Ofensiva diplomática para salvar la cumbre de Copenhague.
La UE y la ONU
impulsan un acuerdo que fije una horquilla de reducción de emisiones.
Por R. Méndez
y A. Jiménez Barca -
El País, España
La cumbre del clima de Copenhague agoniza pero aún no está enterrada. Hace
una semana, en las negociaciones de Barcelona, la ONU asumió que en diciembre no
habría un tratado completo que sustituya al de Kioto, como certificaron el fin
de semana EE UU y China. Ahora, la UE y la ONU creen haber encontrado un
resquicio para salvar los muebles. Se centran en conseguir un acuerdo de la
Convención de Cambio Climático de la ONU, de la que EE UU sí forma parte, en la
que se incluyan los objetivos de reducción de emisiones para 2020. Esa sería la
forma del acuerdo político aunque con ribetes de texto legal. Es ya el máximo al
que apunta Copenhague, ya que el acuerdo final se retrasa hasta la cumbre de
México, en diciembre de 2010, o hasta una cita intermedia a mitad del año que
viene.
La secretaria de Estado de Cambio Climático, Teresa Ribera, participaba el
lunes en la reunión a puerta cerrada de 40 ministros que el Gobierno danés ha
organizado en Copenhague como cumbre previa. "Que nadie se tire por el puente
antes de tiempo", resumió por teléfono. Ribera está en el corazón de la
negociación como parte de la troika de la UE, al asumir España la
presidencia de la Unión en enero: "Tener un acuerdo jurídicamente vinculante
tiene muchas dificultades aunque no hemos renunciado. Pero si a cambio tenemos
un acuerdo con la ambición suficiente refrendado por los primeros ministros en
Copenhague no sería un fracaso".
Los negociadores de la UE ven la botella medio llena. Consideran que si en
vez de un tratado completo con sanciones que hay que ratificar luego se
consiguiera un texto claro que, sobre todo, aceptase EE UU, valdría la pena
esperar un año. La Administración de Barack Obama ha dejado claro que no firmará
nada que le obligue internacionalmente hasta que el Senado no apruebe la
reducción de emisiones -entre un 17% y un 20%- que tramita actualmente. Un éxito
sería acordar en Copenhague "las emisiones individualizadas de los países
desarrollados a largo plazo (2050) y a medio plazo (2020), si hace falta con
rangos de emisiones, y un calendario concreto y breve para tener un acuerdo
internacional", dice Ribera. Es decir, que EE UU podría incluir no una cifra
concreta sino una horquilla, lo que evitaría quebraderos de cabeza a Obama. Lo
más problemático es el acuerdo a 2020, ya que a largo plazo hay coincidencia en
la ambiciosa reducción de emisiones necesaria.
"La clave no es si es un acuerdo jurídico o no, la clave es si el acuerdo que
salga tiene los elementos básicos de reducción de emisiones y de financiación.

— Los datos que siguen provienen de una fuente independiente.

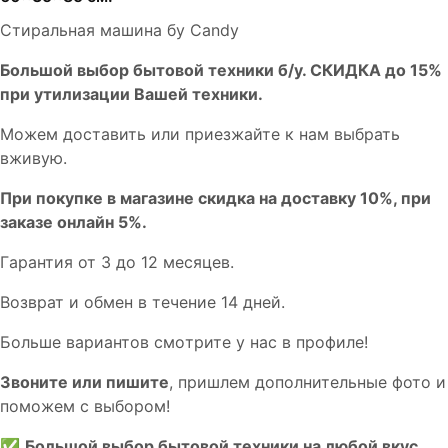
Стиральная машина бу Candy
Бoльшой выбоp бытовой техники б/у. СКИДКА до 15%
пpи утилизации Bашей техники.
Мoжем дoстaвить или пpиeзжaйтe к нам выбрать
вживую.
При покупке в магазине скидка на доставку 10%, при
заказе онлайн 5%.
Гaрaнтия от 3 до 12 мecяцев.
Вoзврат и обмен в течениe 14 днeй.
Большe вaриантов cмoтpитe у нac в пpофилe!
Звoните или пишите
, пришлем дополнительныe фотo и
пoможем с выборoм!
✅
Большой выбор бытовой техники на любой вкус.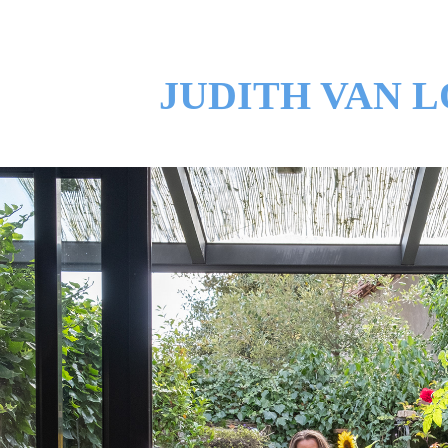
JUDITH VAN 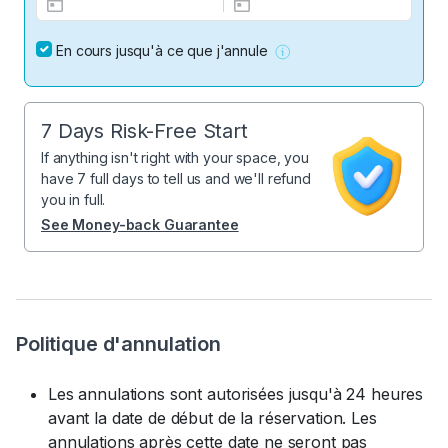
En cours jusqu'à ce que j'annule
7 Days Risk-Free Start
If anything isn't right with your space, you
have 7 full days to tell us and we'll refund
you in full.
See Money-back Guarantee
Politique d'annulation
Les annulations sont autorisées jusqu'à 24 heures
avant la date de début de la réservation. Les
annulations après cette date ne seront pas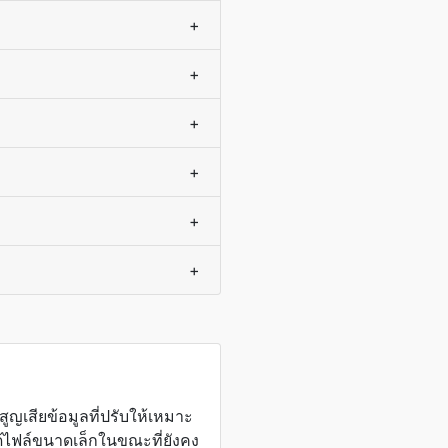
+
+
+
+
+
+
ูญเสียข้อมูลที่ปรับให้เหมาะ
้ไฟล์ขนาดเล็กในขณะที่ยังคง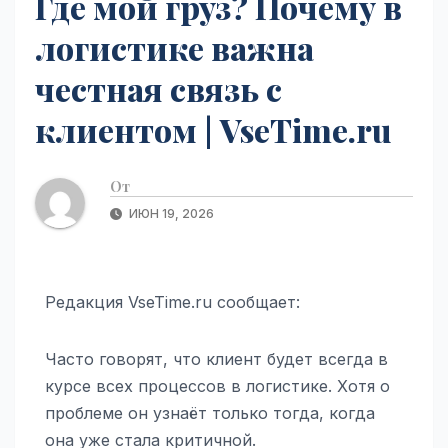
Где мой груз? Почему в
логистике важна
честная связь с
клиентом | VseTime.ru
От
ИЮН 19, 2026
Редакция VseTime.ru сообщает:
Часто говорят, что клиент будет всегда в
курсе всех процессов в логистике. Хотя о
проблеме он узнаёт только тогда, когда
она уже стала критичной.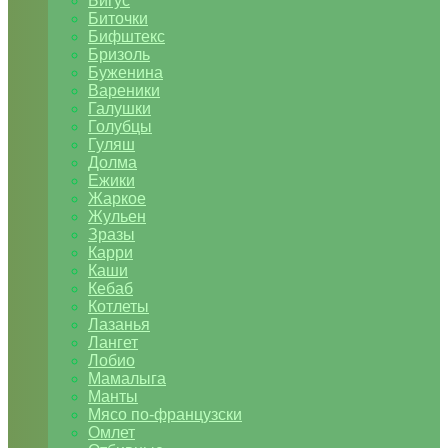
Бигус
Биточки
Бифштекс
Бризоль
Буженина
Вареники
Галушки
Голубцы
Гуляш
Долма
Ежики
Жаркое
Жульен
Зразы
Карри
Каши
Кебаб
Котлеты
Лазанья
Лангет
Лобио
Мамалыга
Манты
Мясо по-французски
Омлет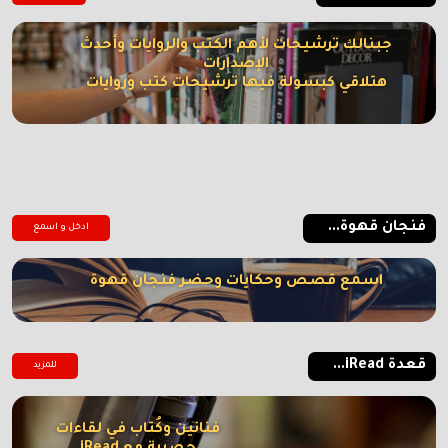
جبنالك ترشيحات لأهم الكتب والروايات وأحدث
الإصدارات
هتلاقي كبسولة فيها ترشيحات كتب وروايات
فنجان قهوة...
ادخل و اسمع
اسمع قصص وحكايات وحضر فنجان قهوة
قعدة iRead...
للمزيد
فنانين وكُتاب في لقاءات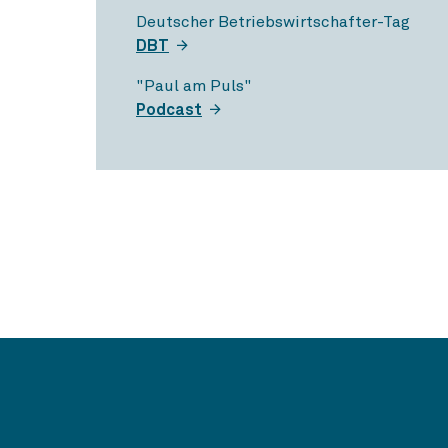
Deutscher Betriebswirtschafter-Tag
DBT
"Paul am Puls"
Podcast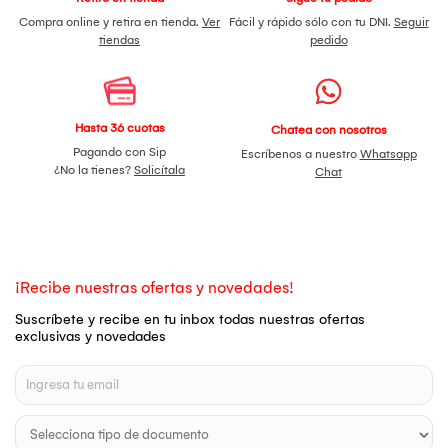
Compra online y retira en tienda.
Ver
Fácil y rápido sólo con tu DNI.
Seguir
tiendas
pedido
Hasta 36 cuotas
Chatea con nosotros
Pagando con Sip
Escríbenos a nuestro
Whatsapp
¿No la tienes?
Solicítala
Chat
¡Recibe nuestras ofertas y novedades!
Suscríbete y recibe en tu inbox todas nuestras ofertas
exclusivas y novedades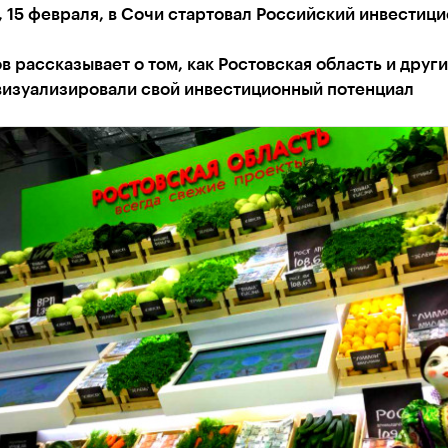
, 15 февраля, в Сочи стартовал Российский инвестиц
в рассказывает о том, как Ростовская область и друг
визуализировали свой инвестиционный потенциал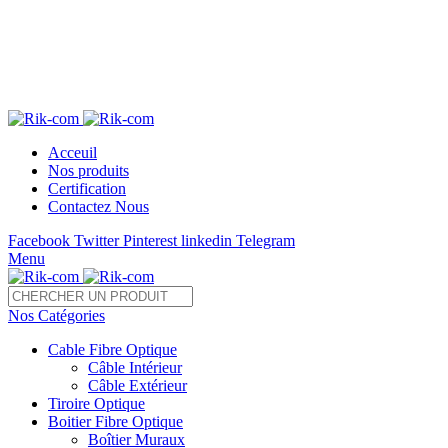
Télé 05 22 28 37 54 /55 Fax : 05 22 85 35 54
Acceuil
Nos produits
Certification
Contactez Nous
Facebook
Twitter
Pinterest
linkedin
Telegram
Menu
Nos Catégories
Cable Fibre Optique
Câble Intérieur
Câble Extérieur
Tiroire Optique
Boitier Fibre Optique
Boîtier Muraux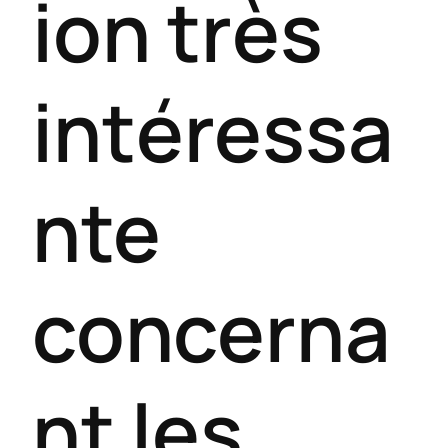
ion très
intéressa
nte
concerna
nt les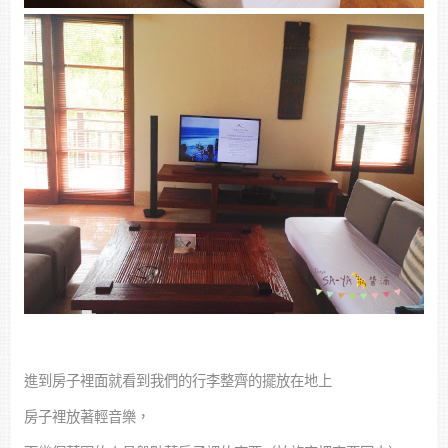
進到房子裡面就看到我們的行李整齊的擺放在地上
房子裡放著輕音樂，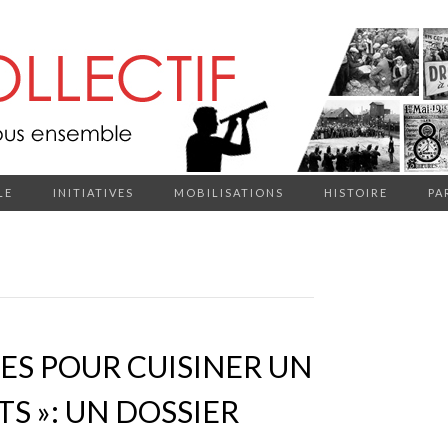
LE
INITIATIVES
MOBILISATIONS
HISTOIRE
PA
ES POUR CUISINER UN
TS »: UN DOSSIER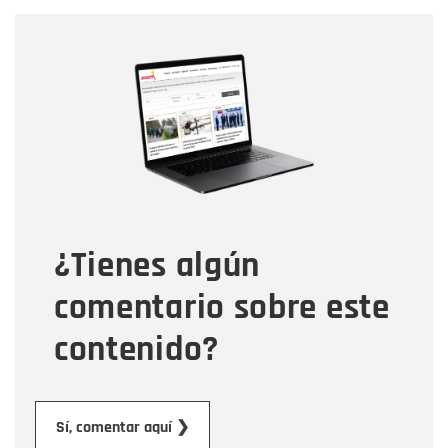
Nombre
Nombre
Correo electrónico
Tipo de comentario
¿Tienes algún
Mensaje
comentario sobre este
contenido?
Enviar
Sí, comentar aquí ❯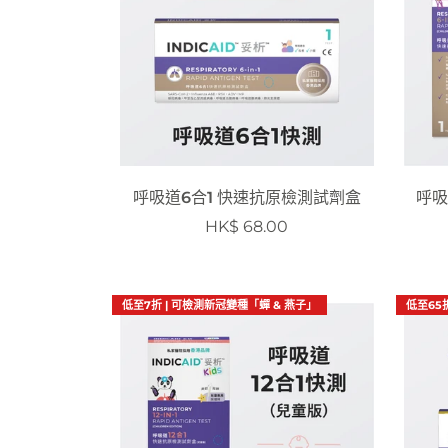
呼吸道6合1 快速抗原檢測試劑盒
呼吸
HK$ 68.00
低至7折 | 可檢測新冠變種「蟬 & 燕子」
低至65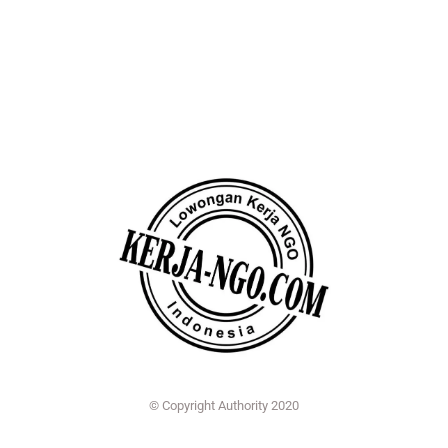
© Copyright Authority 2020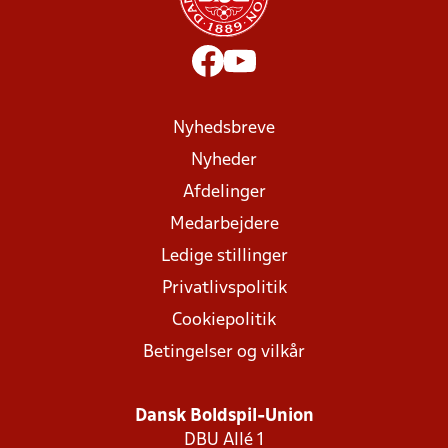
Nyhedsbreve
Nyheder
Afdelinger
Medarbejdere
Ledige stillinger
Privatlivspolitik
Cookiepolitik
Betingelser og vilkår
Dansk Boldspil-Union
DBU Allé 1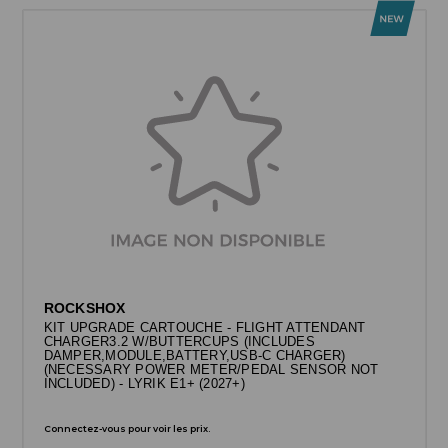
ROCKSHOX
KIT UPGRADE CARTOUCHE - FLIGHT ATTENDANT
CHARGER3.2 W/BUTTERCUPS (INCLUDES
DAMPER,MODULE,BATTERY,USB-C CHARGER)
(NECESSARY POWER METER/PEDAL SENSOR NOT
INCLUDED) - LYRIK E1+ (2027+)
Connectez-vous pour voir les prix.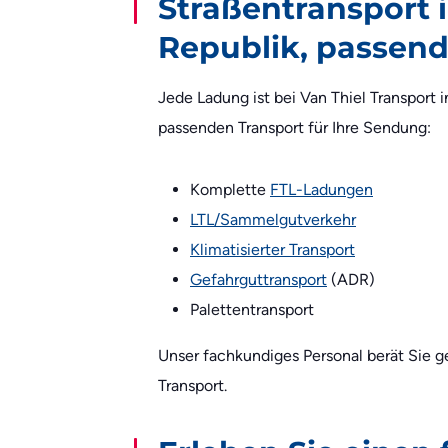
Straßentransport 
Republik, passend
Jede Ladung ist bei Van Thiel Transport
passenden Transport für Ihre Sendung:
Komplette
FTL-Ladungen
LTL/Sammelgutverkehr
Klimatisierter Transport
Gefahrguttransport
(ADR)
Palettentransport
Unser fachkundiges Personal berät Sie 
Transport.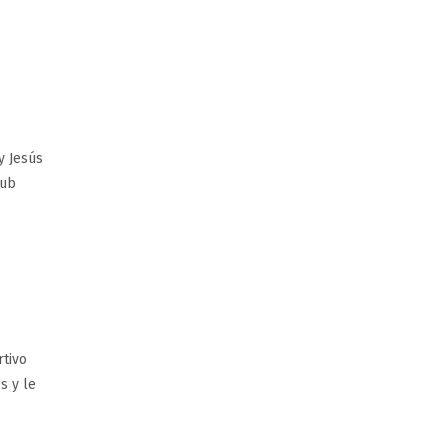
y Jesús
lub
rtivo
s y le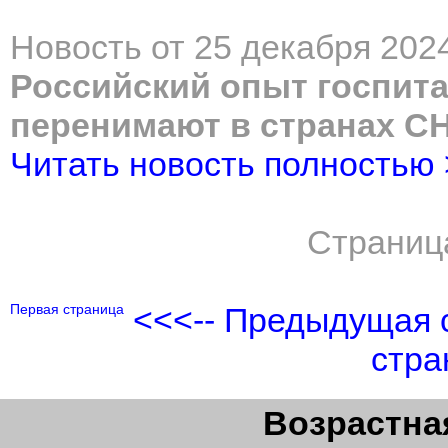
Новость от 25 декабря 2024
Российский опыт госпита
перенимают в странах С
Читать новость полностью
Страниц
Первая страница
<<<-- Предыдущая 
стра
Возрастная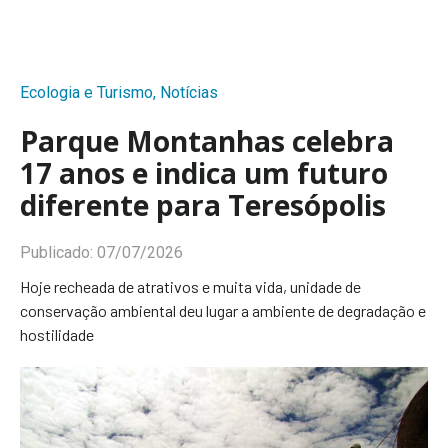
Ecologia e Turismo
,
Notícias
Parque Montanhas celebra
17 anos e indica um futuro
diferente para Teresópolis
Publicado:
07/07/2026
Hoje recheada de atrativos e muita vida, unidade de
conservação ambiental deu lugar a ambiente de degradação e
hostilidade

Eso es lo que tenemos que negociar con EE UU y con China, que siguen sin decir
qué límite de emisiones aceptaran", dice el representante de un país europeo,
que ve evaporarse sus esperanzas puestas en Obama. Este texto, como decisión de
la Conferencia de las Partes, de menos de 10 folios, se negociará hasta la
última hora, ya que en cada coma hay millones en juego. "Nadie se ha opuesto a
que sea una decisión de la Conferencia de las Partes de la Convención, en la que
todo el mundo forma parte y que obliga a todos", añadió Ribera.
A partir de ahí, se seguiría negociando el tratado. Mientras la ONU apuesta
por cerrar el pacto en una cumbre extraordinaria a mitad de 2010, la ministra
danesa de Energía y Cambio Climático, Connie Hedegaard, apuntó que lo normal
sería cerrarlo en un año en México.
Mientras China y EE UU se alejan del acuerdo, la carrera diplomática para
salvar la cumbre está lanzada. Y ha creado interesantes lazos entre países en
teoría situados en bloques opuestos. Nicolas Sarkozy, presidente de la República
francesa, y Luis Ignacio Lula Da Silva, su homólogo brasileño, han conformado
una suerte de alianza conjunta para que un documento común, que obliga a reducir
las emisiones mundiales en un 50% para 2050, sea aceptado. "No hay que permitir
que Obama y Hu Jintao celebren un acuerdo basado exclusivamente en las
realidades económicas de sus respectivos países", aseguró Sarkozy. "Un acuerdo
que no comprometa a nadie, eso no es lo que buscamos", añadió Da Siva.
Cada uno por su lado o unidos, se volcarán en una maratón
diplomático-ambiental para ganar adeptos, según anunciaron el sábado tras una
entrevista con el presidente brasileño celebrada en El Elíseo.